* **Explore the material**
• A. In the memoir excerpt, rewrite the paragraph that begins "Nevertheless, we had to go through the motions" more briefly, keeping its main facts.
• B. Carry the memoir excerpt forward from its last sentence, about taking up black marketing.

* **Extract to read**
○ ○ ○ ○

The following day, at my unit’s early-morning formation, nobody noticed the twinkle in my eye when our own NCO ordered “Airman Rilke” to report to the orderly room, presumably to defend his unexcused absence from base beautification. Perfect! And the next time we future weathermen were assigned to a laborious beautification detail, I signed in as “Feodor Dostoyevsky.” After lunch, I traipsed over to the gym and shot baskets, knowing that I might have to bite my tongue to keep from snickering at the way our sergeant would pronounce “Dostoyevsky” the following morning. I only regretted that I couldn’t be privy to the consternation “Rilke” and “Dostoyevsky” surely must have caused in our orderly room.

Not wishing to arouse suspicion. I skipped a day or two now and then and returned to the shovel and the rake, but over the following weeks “Alexander Pope,” “Leo Tolstoy,” and “Oscar Wilde” were all cited for being AWOL from base beautification -- while I passed sweet afternoons seeing the latest Hollywood films and improving my jump shot. Who says a literary education doesn’t have practical applications?

 

Any American air force pilot, having been alerted in a weather briefing to the presence of a storm system in his flight path, would take pains to circumnavigate it. South Korean pilots, on the other hand, being fatalistic both by temperament and religious training, would just fly right into the storm.

At least that was the case in the 1950s. With that stoic approach to aviation prevalent in their officers, my students could be forgiven for caring no more about meteorology than kittens might care about string theory.

Nevertheless, we had to go through the motions, which we did in rotating eight-hour shifts: day, swing, and midnight (weather doesn’t sleep). The question soon became, “What to do,” my students and I, “to keep from boring each other to transcultural tears?” I’m unsure whose idea it was, but for a while -- in between recording and transmitting temperatures, dew points, and wind directions -- the locals amused themselves by teaching me to swear in Korean. More than a half century later, I still remember those naughty words, which is a trifle odd as I’ve had scant opportunity to put them into practice and have been known to criticize profanity as representing a paucity of vocabulary and destitution of wit.

Eventually, however, we discovered a diversion that was not only mutually satisfying but profitable. Moreover, it struck a symbolic blow against Cold War communism, being a working example of capitalistic principles on a democratically fundamental plane. We took up black marketing.

○ ○ ○ ○

(Photo sets of single scenes)
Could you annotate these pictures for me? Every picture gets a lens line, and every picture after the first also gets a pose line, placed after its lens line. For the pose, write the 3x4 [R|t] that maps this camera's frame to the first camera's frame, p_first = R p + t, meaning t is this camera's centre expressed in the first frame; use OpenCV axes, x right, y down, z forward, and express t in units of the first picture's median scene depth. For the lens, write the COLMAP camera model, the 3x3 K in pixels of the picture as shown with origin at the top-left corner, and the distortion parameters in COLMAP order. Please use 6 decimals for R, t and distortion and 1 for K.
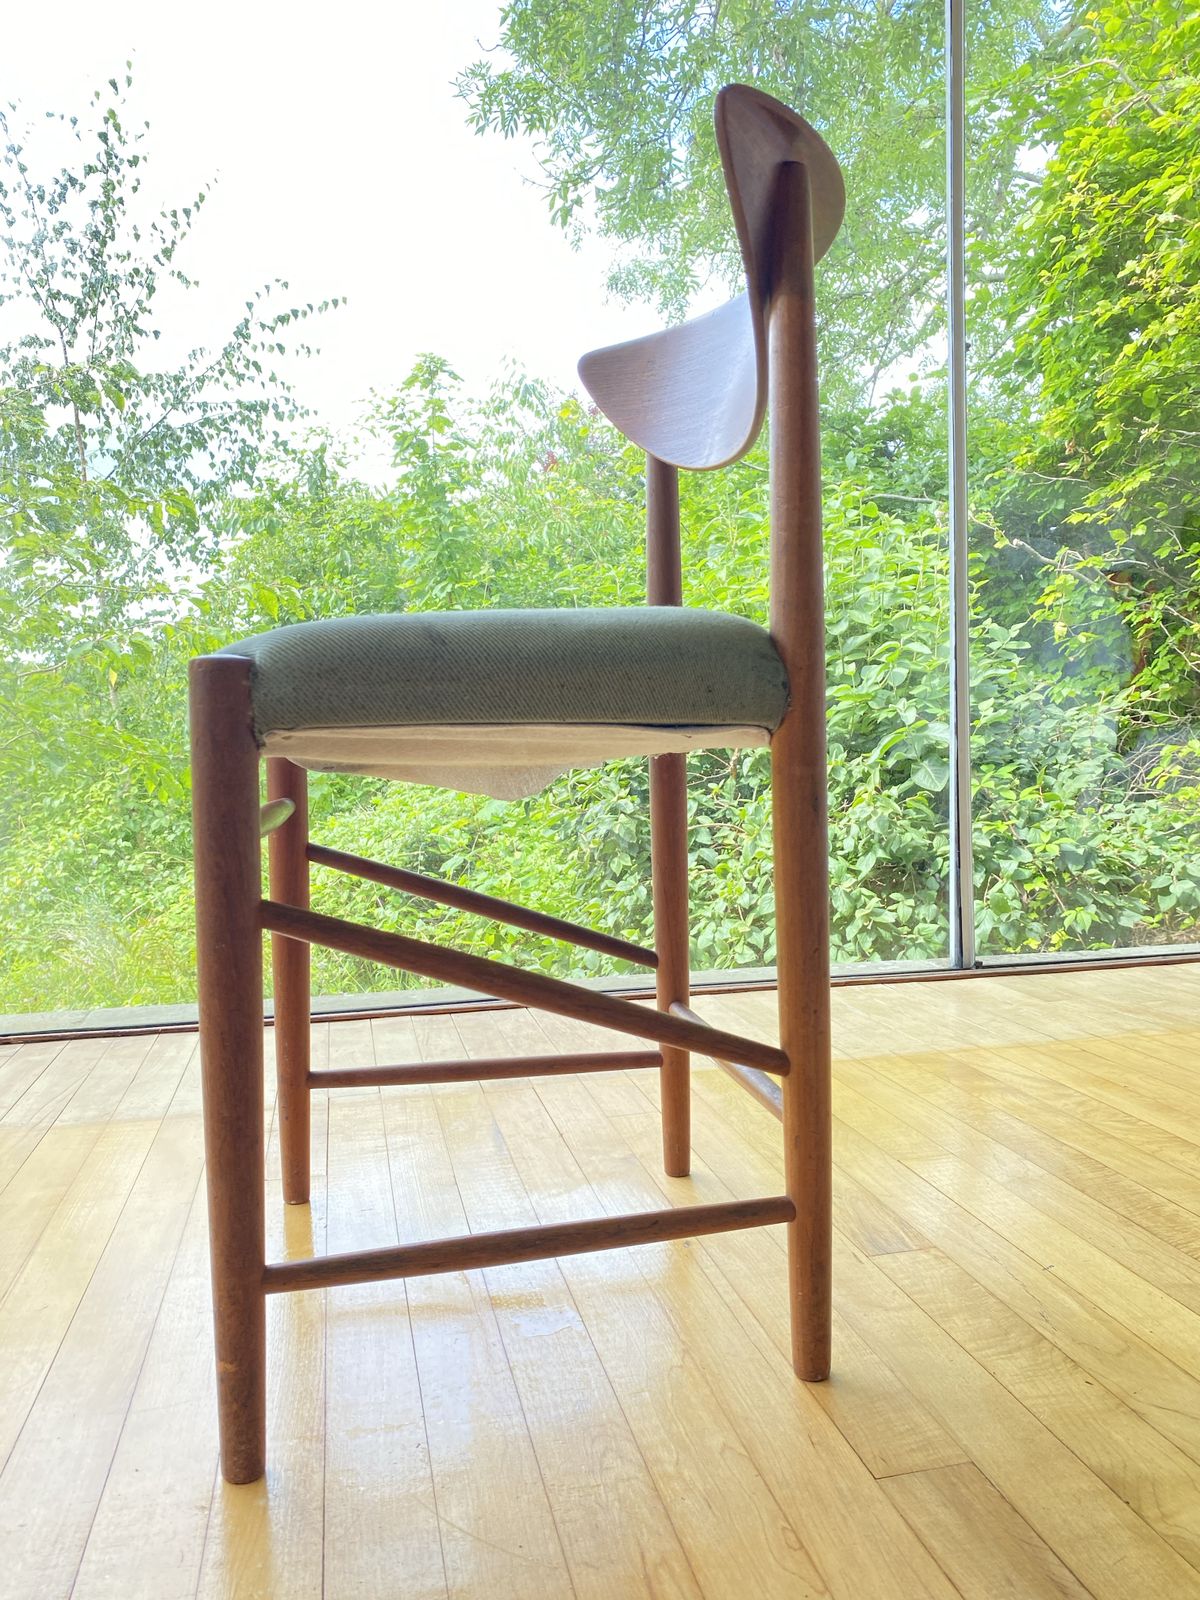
lens RADIAL K [[1226.7, 0, 618.2], [0, 1226.7, 810.7], [0, 0, 1]] dist [0.014953, -0.013165]
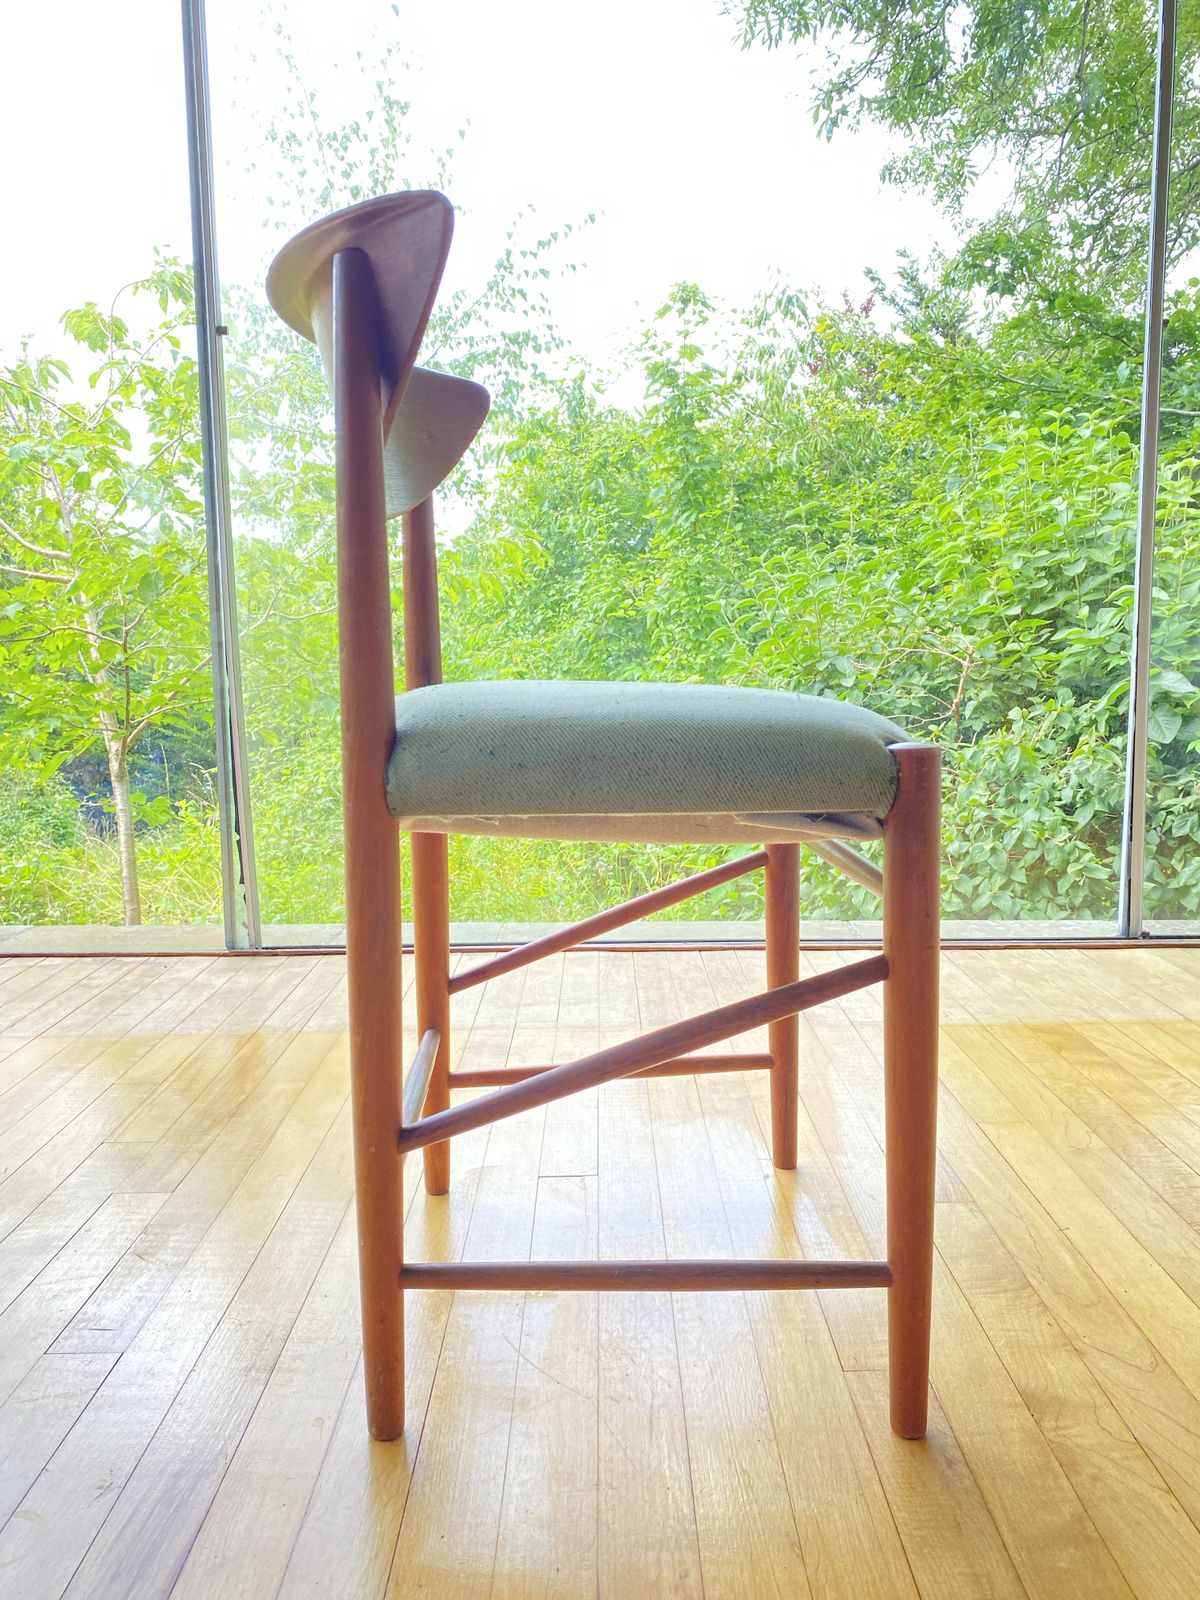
lens RADIAL K [[1226.7, 0, 614.2], [0, 1226.7, 812.8], [0, 0, 1]] dist [0.014953, -0.013165]
pose [[0.976443, 0.041195, -0.211807, 0.040280], [-0.024572, 0.996450, 0.080527, -0.027300], [0.214372, -0.073425, 0.973988, -0.052001]]
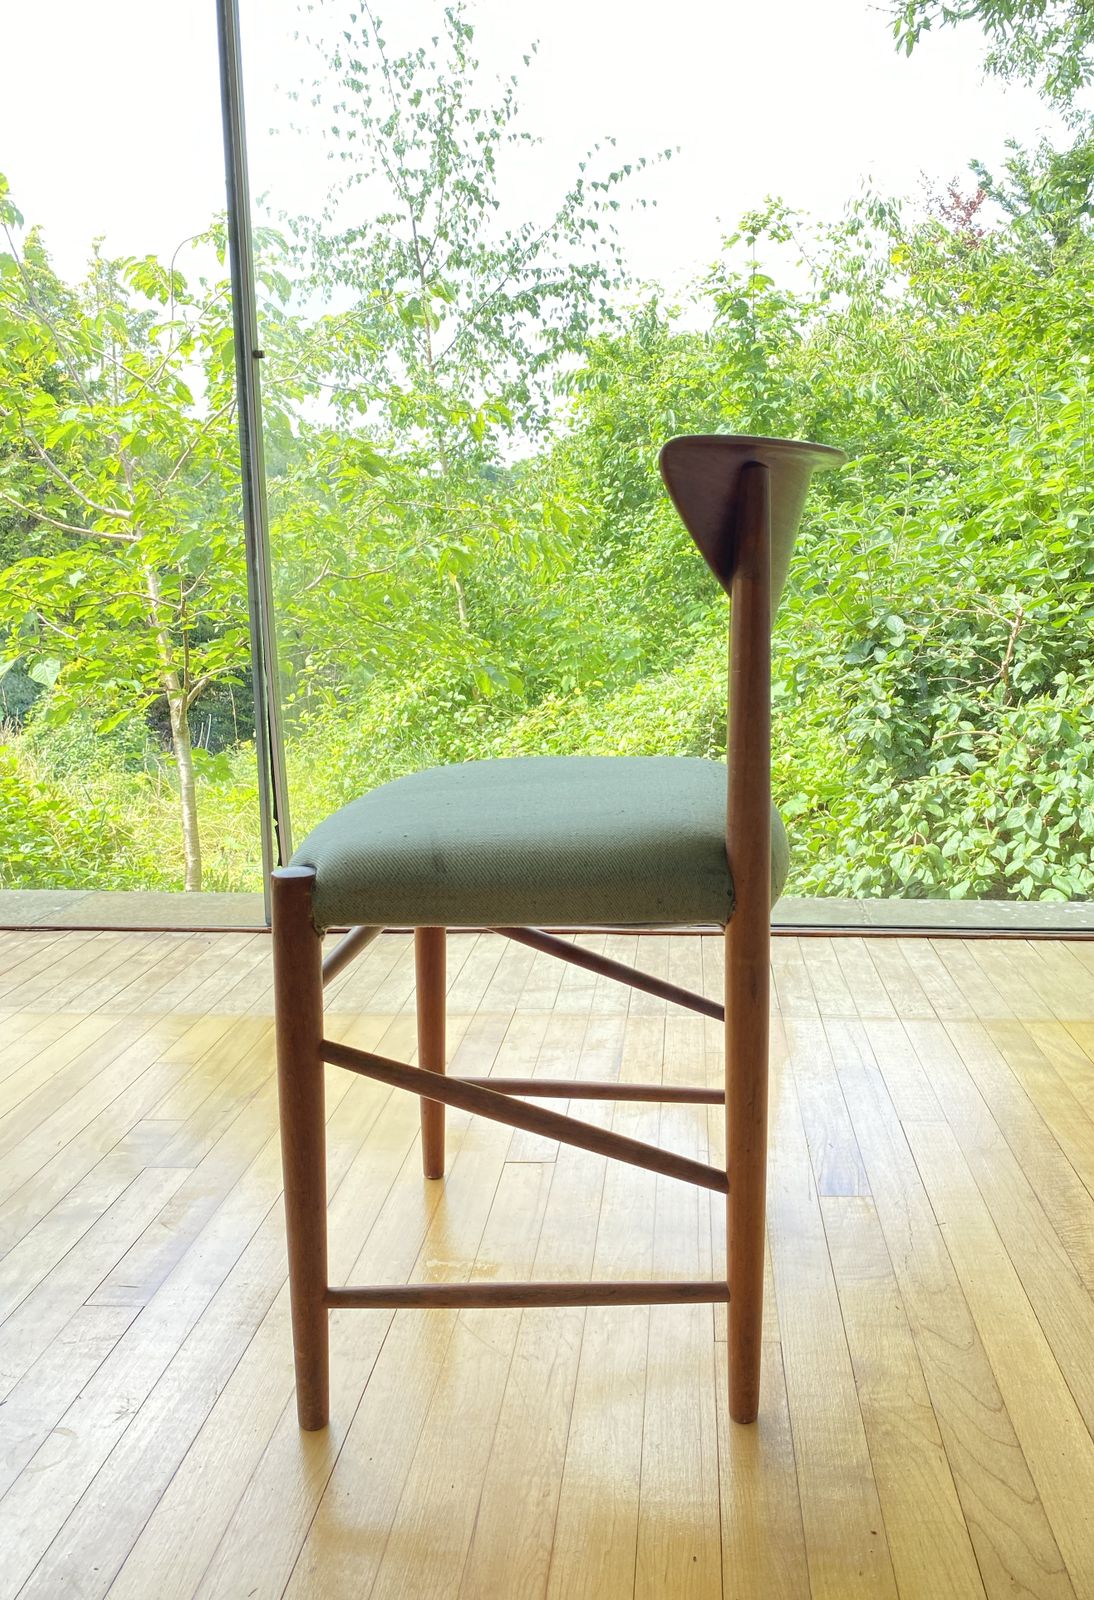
lens RADIAL K [[1281.5, 0, 640.2], [0, 1281.5, 777.2], [0, 0, 1]] dist [0.050311, -0.070699]
pose [[0.963814, 0.060408, -0.259641, 0.092060], [-0.030161, 0.992443, 0.118941, -0.070940], [0.264864, -0.106806, 0.958352, -0.103755]]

○ ○ ○ ○

* **Responses to the tasks**
• A. We worked rotating eight-hour shifts (day, swing, and midnight) and tried not to bore each other. Between recording and transmitting temperatures, dew points, and wind directions, the local students taught me to swear in Korean. More than half a century later I still remember those words, though I've had little chance to use them and have criticized profanity as a lack of vocabulary and wit.

• B.
The PX at K-2 Air Force Base occupied a Quonset hut set on treeless, ever-brown land, presenting a rigidly militaristic demeanor to the world: no nonsense, no frills. Inside, though, it offered for sale at discount prices a fair number of the familiar items that average Americans considered essential to their pursuit of happiness if not their actual survival. These would include Camel, Pall Mall, Kool, and Marlboro cigarettes. Regulations permitted each airman on K-2 to purchase two cartons of cigarettes a month, a rule irrelevant in my case since I didn’t smoke. Well, one day a student named Kim (come to think of it, each and every one of my students was named Kim; in fact, I believe every man, woman, and child in Korea was named Kim in 1955, and that may still be the case for all I know); this particular Kim fellow came to me and very shyly suggested that were I to provide him with a carton of Marlboros, he would pay me more than twice the price charged by the PX.

Now, I’m not much of a businessman -- life is entirely too short to be used up in shallow pursuit of monetary favor -- but this transaction sounded easy enough and, hey, this Kim, though not uniquely christened, was a good-natured soul who’d giggled like a schoolgirl when instructing me how to say “motherfucker” in his native tongue.

Let’s not drag this out. Soon I was supplying Kim with not only my two monthly cartons but cigarettes I’d purchased at face value from other nonsmokers in my outfit. Before long, we were dealing in toilet articles as well. They, in fact, commanded a better price than the smokes. Bear in mind that South Korea at that time was an impoverished, war-torn country with nothing remotely resembling a modern manufacturing sector, and from its sheer volume, it was obvious that the stuff I sold to Kim was being resold to a third party or parties.

Conducting business at the weather station would have been risky for us both, so I’d conceal the merchandise in a laundry bag and schlep it to a rendezvous at a Korean civilian laundry located some twenty or thirty yards down the unpaved road that led in and out of K-2. Most of the airmen had their clothes washed there, and guards at the gate didn’t notice that I seemed to be soiling my duds at many times the rate of the average airman.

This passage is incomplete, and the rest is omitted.